Task brief
Please answer these questions about the email thread on IBM patent licenses:
1. Which project should be clear of such a patent situation before promotion out of the sandbox?
2. At least how many patents does the reply say cover every line of Java code?
3. Which patents does the reply say "we only care about"?
───── Provided passage
On Fri, 2005-07-15 at 05:01 -0700, Roy T. Fielding wrote:
> > Discussions regarding the Web Security situation on legal-discuss have
> > revealed that IBM have provided a "patent license" to Apache for this
> > particular project. However, in the opinions of at least one lawyer, 
> > any
> > derivative work beyond "minor bugfixes" will require an explicit patent
> > grant from IBM. I've joined that discussion half-way through, so can't
> > say much more until I have time to trawl through the whole thread.
> > However this just doesn't fit with my idea of open source.
> 
> That's because the conversation consists of a bunch of nonsensical
> questions asked of a lawyer who is trying to figure out what on earth
> the person is asking.  IBM has a set of licenses to Apache in the
> forms of CLAs that apply to any project in which IBM contributes,
> a larger number of blanket patent grants to any open source project
> (I have no idea if these are included since no actual patents have
> been claimed), and a blanket reciprocal patent license that applies
> in all other cases.
> 
> Every line of java code is covered by at least two patents and
> usually dozens more that may or may not be licensed.  Asking if they
> exist is a completely irrelevant question.  We only care about
> patents that are being actively enforced without an RF license.
> 
> > Given this, it would be nice to know that the Beehive project doesn't
> > have any such situation (ie patent license explicitly granted to Apache
> > but *not* to derivative works) before promotion out of the sandbox
> > occurs.
──────────
───── Information supplied
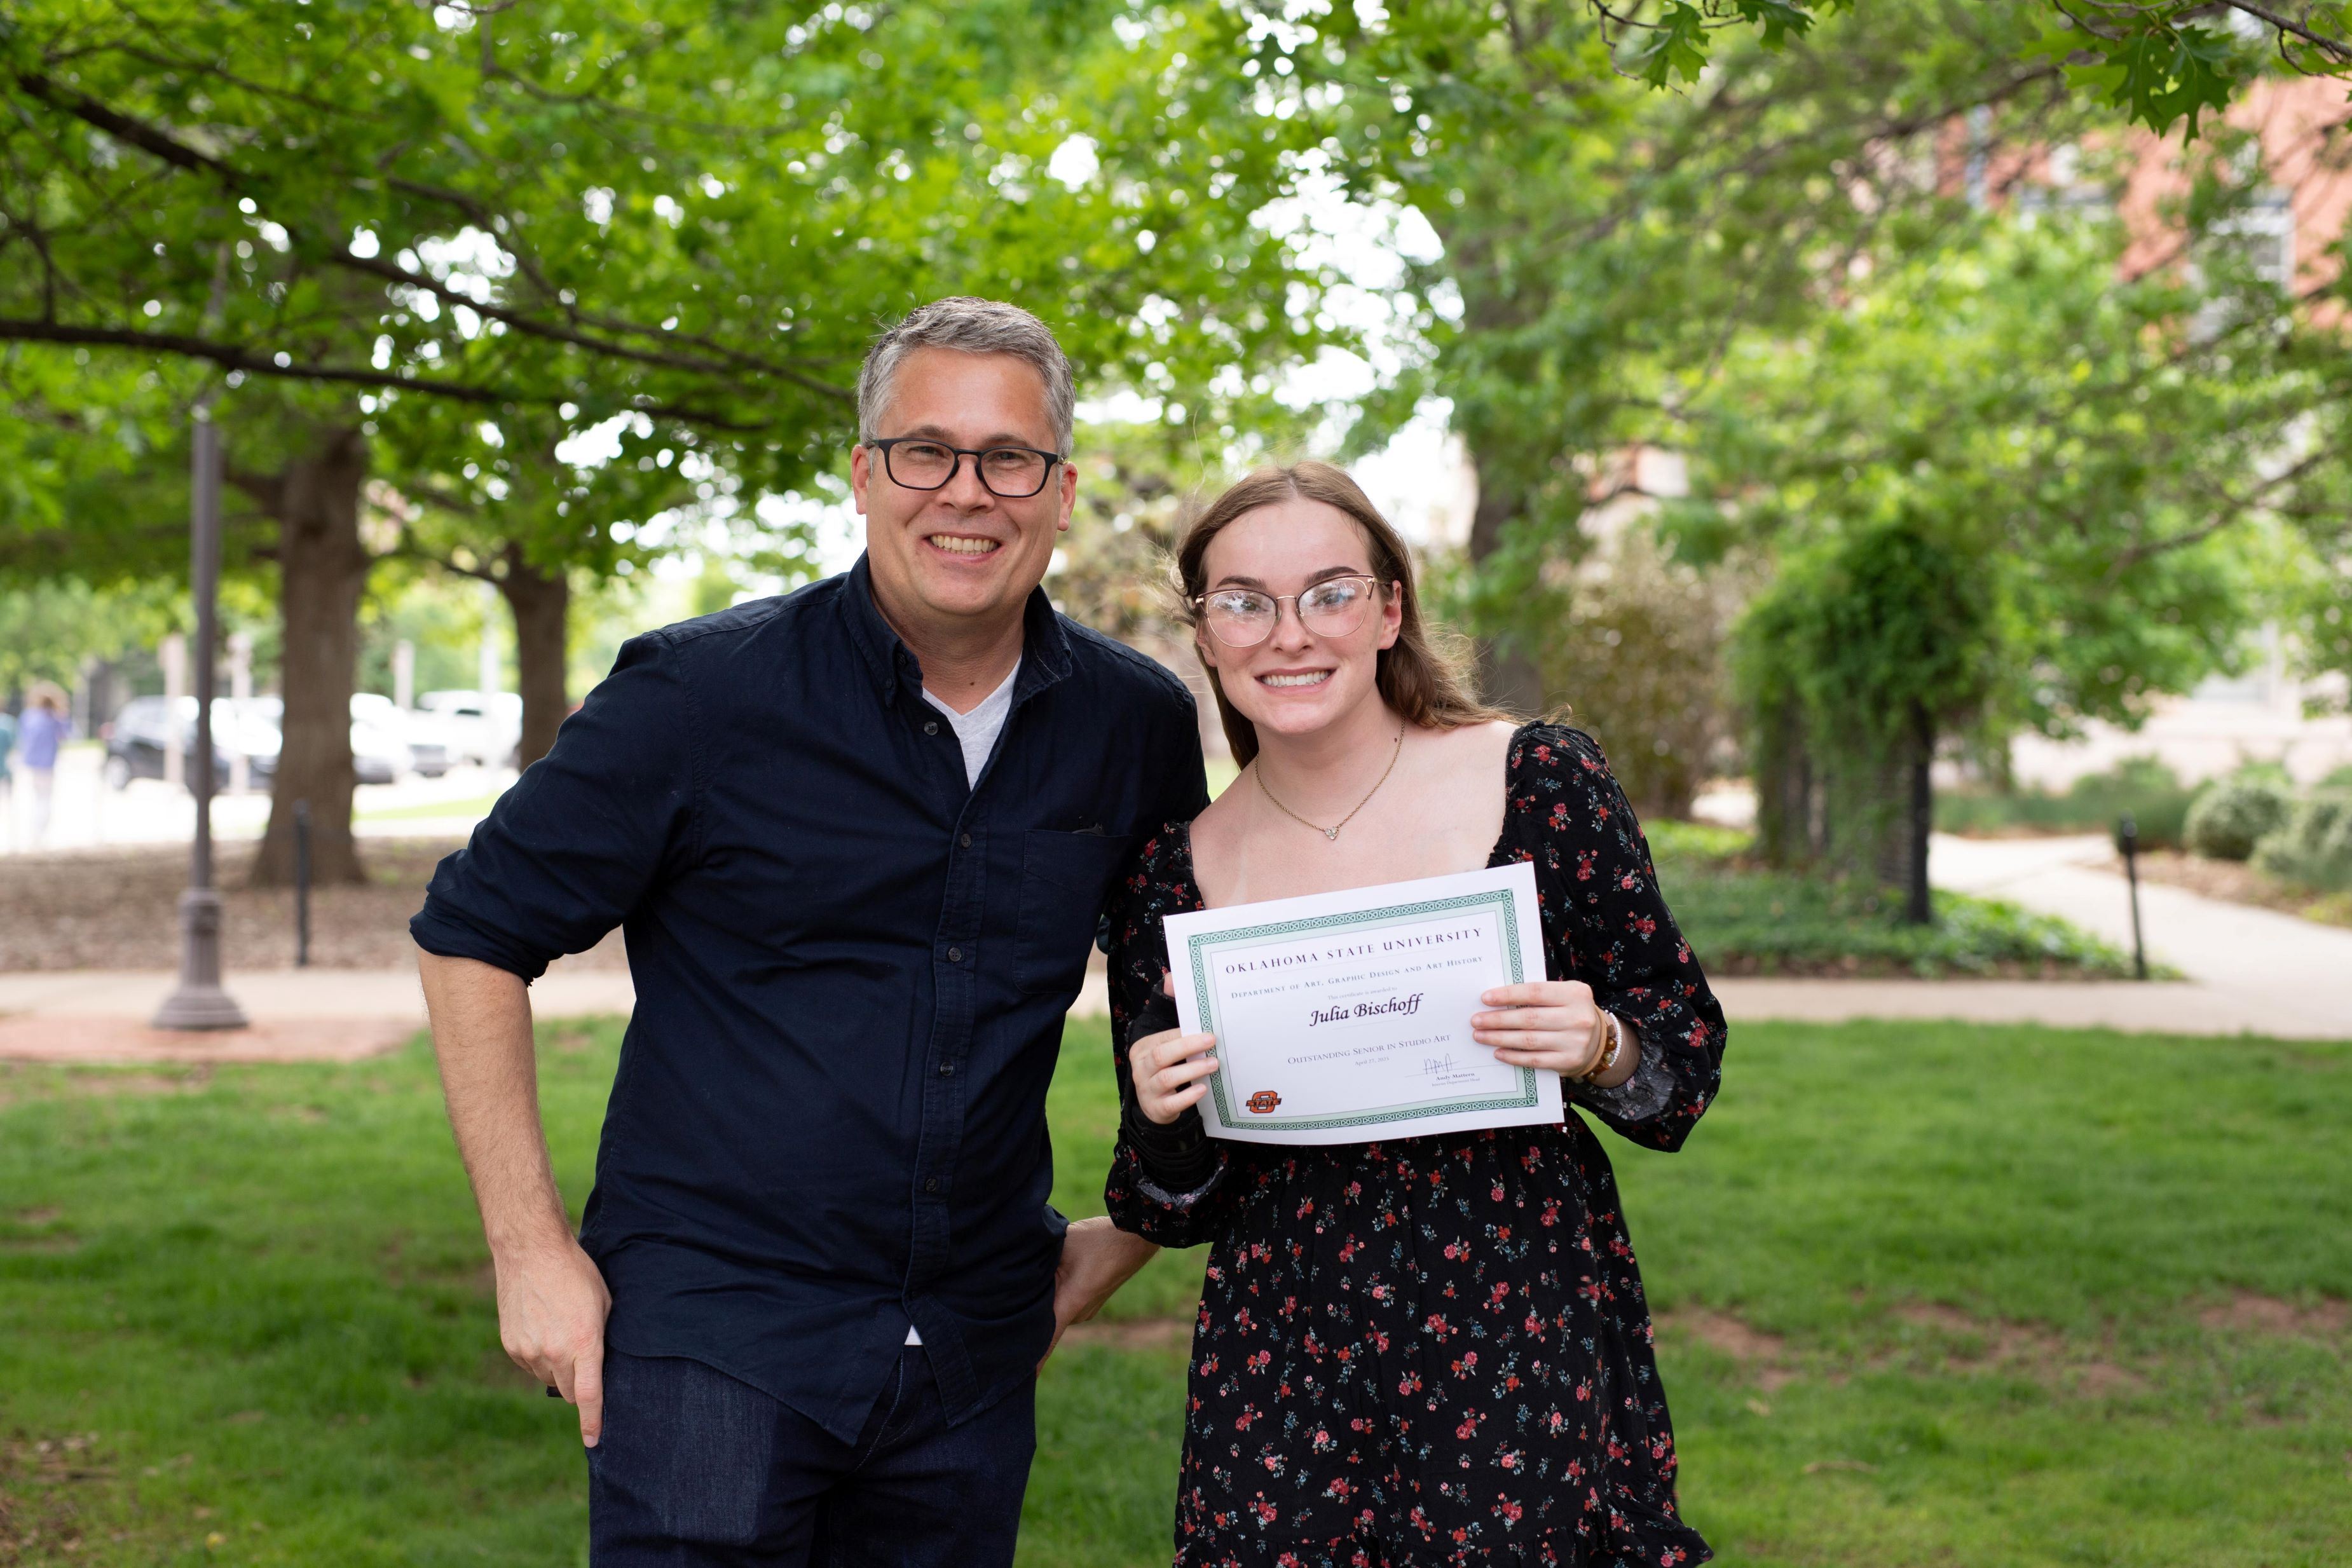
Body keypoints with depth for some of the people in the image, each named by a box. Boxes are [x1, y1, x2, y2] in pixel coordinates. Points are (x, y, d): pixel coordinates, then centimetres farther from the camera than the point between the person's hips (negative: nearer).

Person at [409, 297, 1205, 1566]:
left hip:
──────────
The completed task
1. The Beehive project.
2. At least two.
3. Patents that are being actively enforced without an RF license.